Why do I, like so many other Aspies, find small talk so painfully difficult? For some, the greater problem is a lack of conversational skills. This was definitely the case for me when I was younger. Yet despite the fact that I actually now have great conversation skills, there is still something about small talk that remains a struggle. It’s not that I can’t do it, or I’m not good at it. It’s more that I just really, really, really don’t want to do it.
So why is it that I have such an aversion? Have you ever had the experience with young children where they just want to play the SAME game over and over again? Maybe they have a favourite song or a favourite book. It seems no matter how many times you indulge their request, they always want more. “Again! Again! Again!” they cry, barely waiting for the end before asking to start again. This may be cute at first, but eventually, it gets old and you find yourself begging, “Enough! Can we PLEASE do something else!” This is what small talk feels like for me. I’ve had this exact same conversation hundreds of times already. Do we really have to do it again? Really?! *sigh* Fine! OK. ONE more time…
In an effort to avoid answering a predictable string of stereotypical questions, there is a great temptation to either say nothing at all, or to hijack the conversation by speaking at length about something I find interesting. I say ‘tempting’, because in the short term it’s win-win. If they’re interested, great! If not, chances are they will listen politely for a time and then eventually end the conversation and leave me alone. Are you noticing any stereotypical Aspie behaviour here? This kind of thing may be a good ‘way out’, but it’s extremely anti-social and if I want to be anti-social I might as well just stay home.
So how can I overcome this aversion? One thing that helped me immensely was gaining a conscious understanding of the purpose of small talk. Without this understanding it was so easy to think it was ‘pointless’ and ‘stupid’ and that people only did it out of habit because of mindless social convention. The difficulty is that most people just do it without really knowing why, so when I asked why it’s necessary I got completely inadequate answers like “it just is”, or “because that’s what’s expected”. This meant that I was left to figure it out all by myself – which took very many years. I’m still gaining more insights to this day.

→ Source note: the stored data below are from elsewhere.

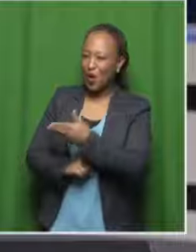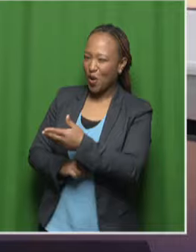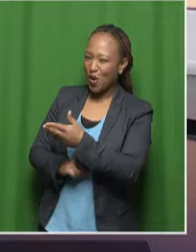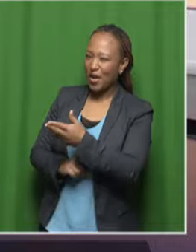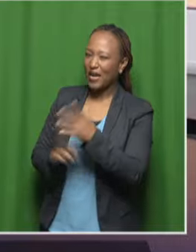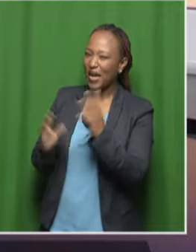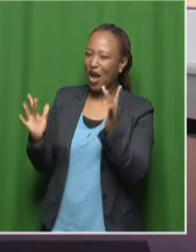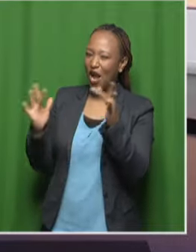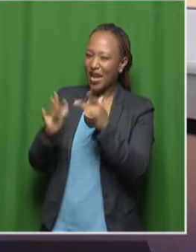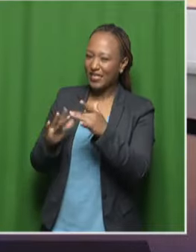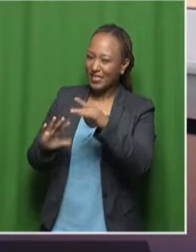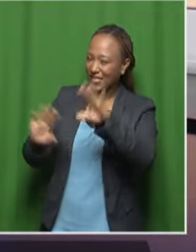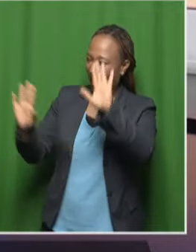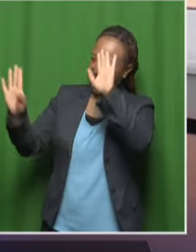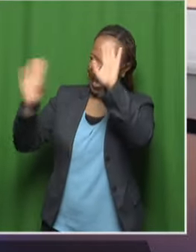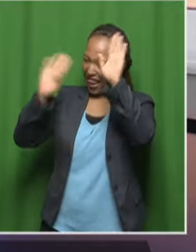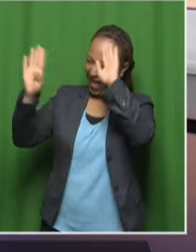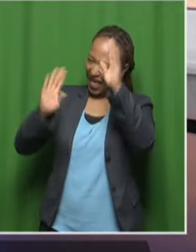Hello. Thanks for joining us. Welcome.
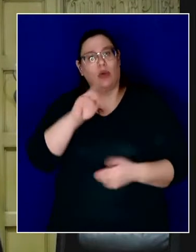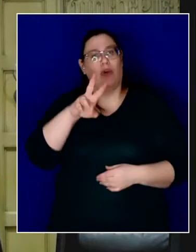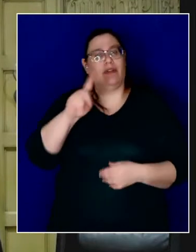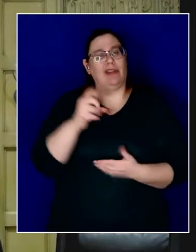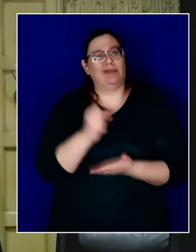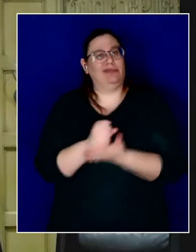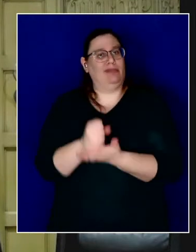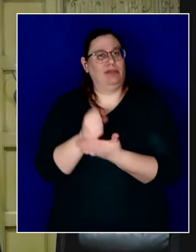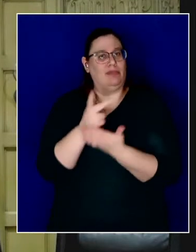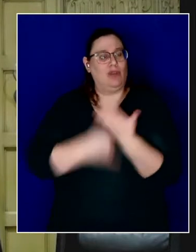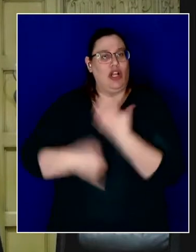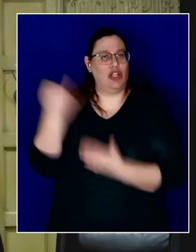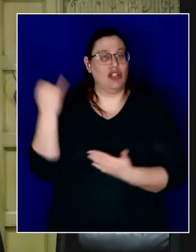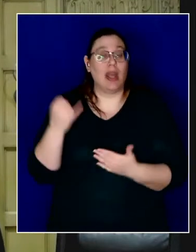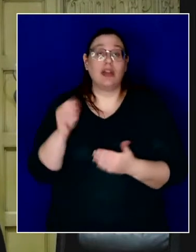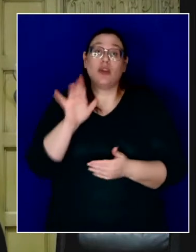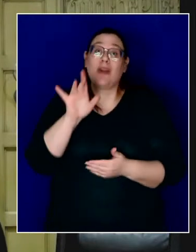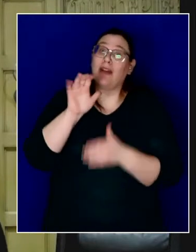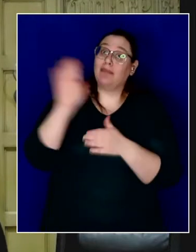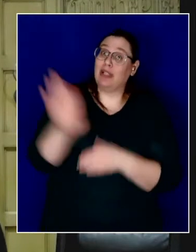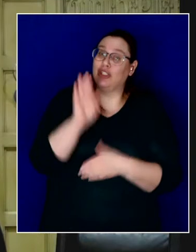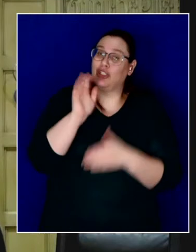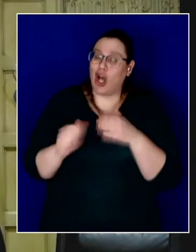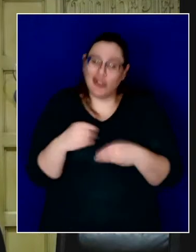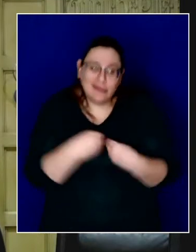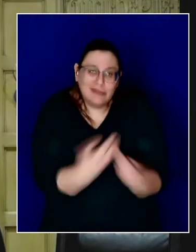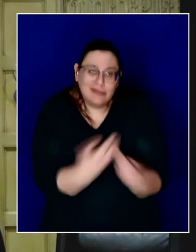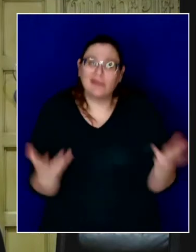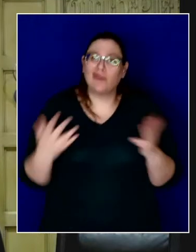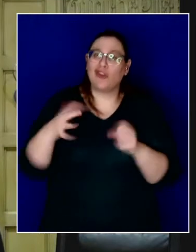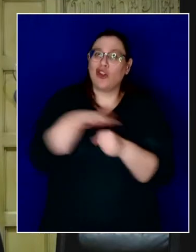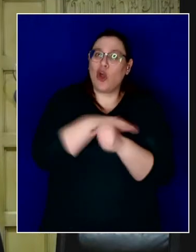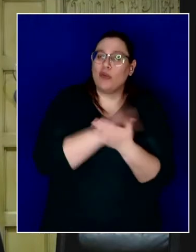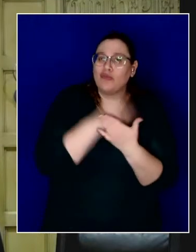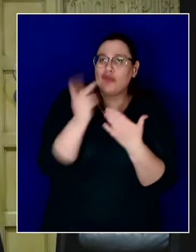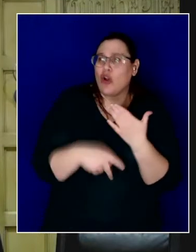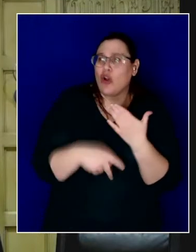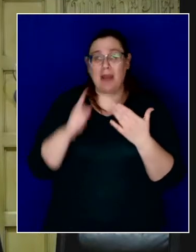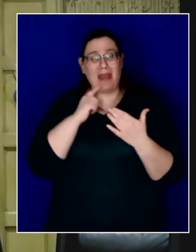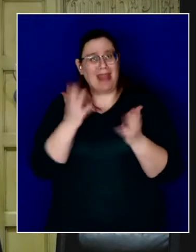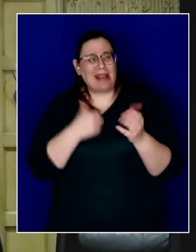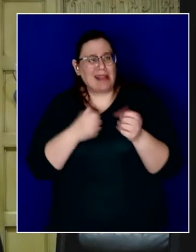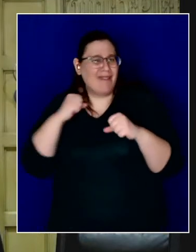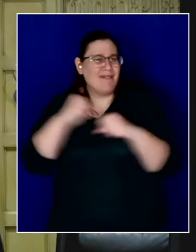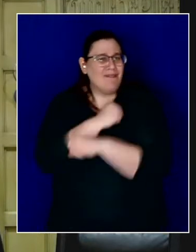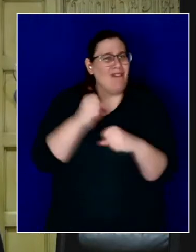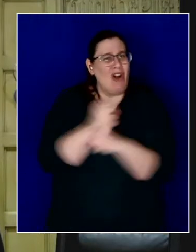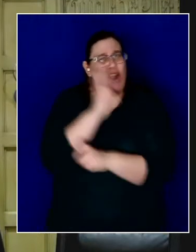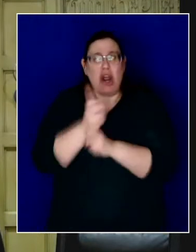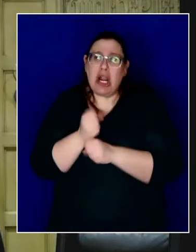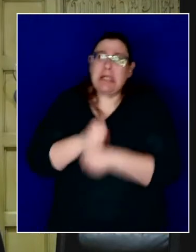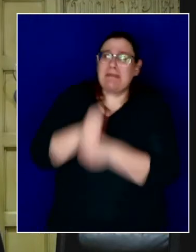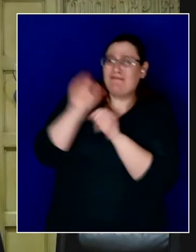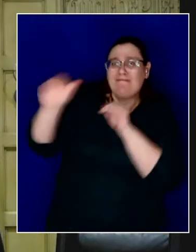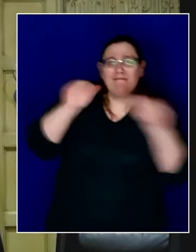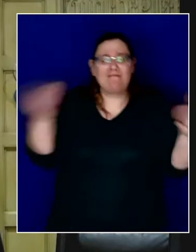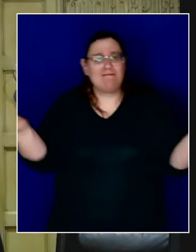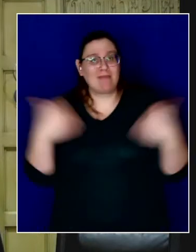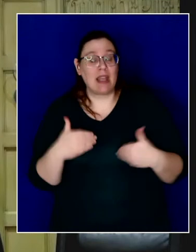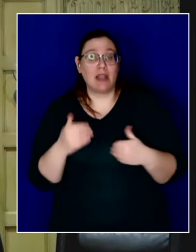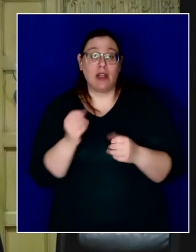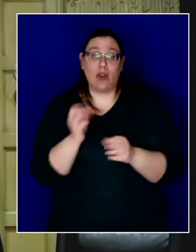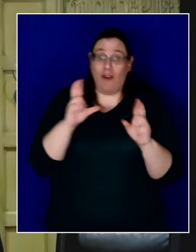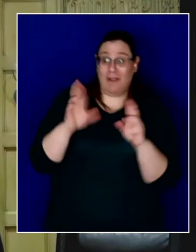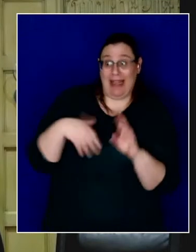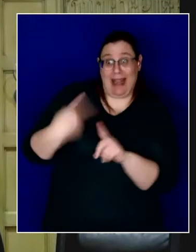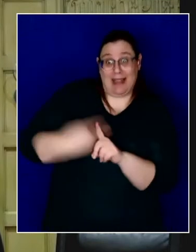in rental assistance program for state and local governments that I lobbied hard for, money that will help us to keep Angelinos housed hopefully next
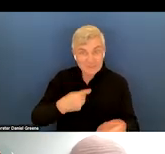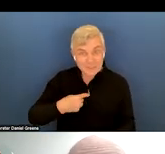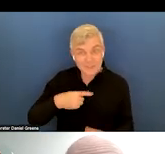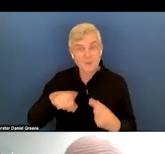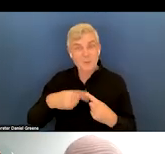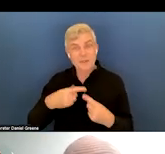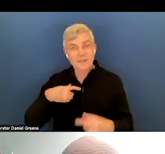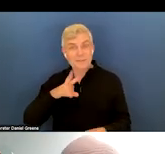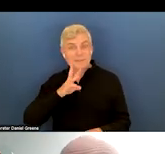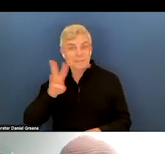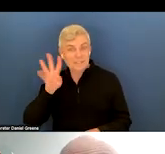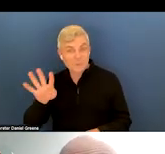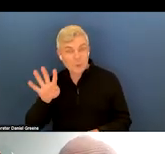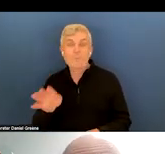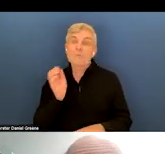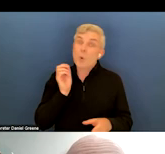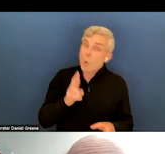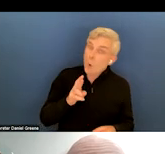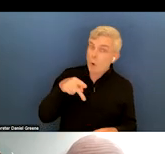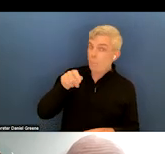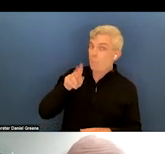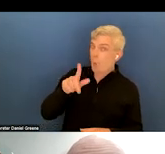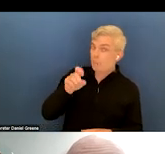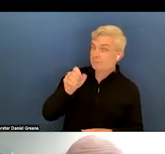how terribly strange to be 70.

Small talk actually serves very many useful purposes, but its overarching value is that it allows for safe, non-threatening interactions with strangers. To fulfil these requirements, small talk is necessarily predictable and superficial. The relatively strict rules of social conduct make it very clear what is expected, thus avoiding conflict and ensuring that no-one is left feeling awkward or unsure as to what to do or say. This is particularly problematic for anyone unfamiliar with these subconscious unwritten rules. Sometimes it can feel like I’m the only actor on stage who hasn’t read the script. Let’s just say my fellow actors are unimpressed with my ‘improvisations’. This took me a long time to get my head around. The problem is not the quality of my improvisations. It’s that when I deviate from the script it forces others to do the same. By not following the rules, I am seen as creating conflict, the very thing the small talk script is designed to avoid.
The reason superficial interactions with strangers are important is because society is built on emotional connections. Even if small talk doesn’t lead to anything deeper (because let’s face it, most of the time it doesn’t), it still facilitates the creation of weak social ties. In this way, even talking about the weather is connecting a shared experience.
Imagine a man tries to start a conversation with me. “Hasn’t it been cold recently!” he says. Chances are my first thought would be something like “It’s the middle of winter, what did you expect?!” But this fails to grasp the emotional message behind the words. What he is really saying is “Have you shared my experience of cold weather recently?” An appropriate answer would then be, “Yes, I experienced that too!” In this way small talk is about finding uncontroversial common ground that allows us to connect emotionally.
It is a common problem for me to focus on the literal meaning of the words and forget the purpose of what they are trying to communicate. Words are a mere conduit. The important thing to understand is the message being communicated. Most of the time, in a social context, this message is emotional, rather than informational.
Come to think of it, a lot of my behaviour could be explained by the fact that I don’t really value ‘weak’ ties. I’ve always preferred stronger connections. I wonder if that’s true of others on the spectrum?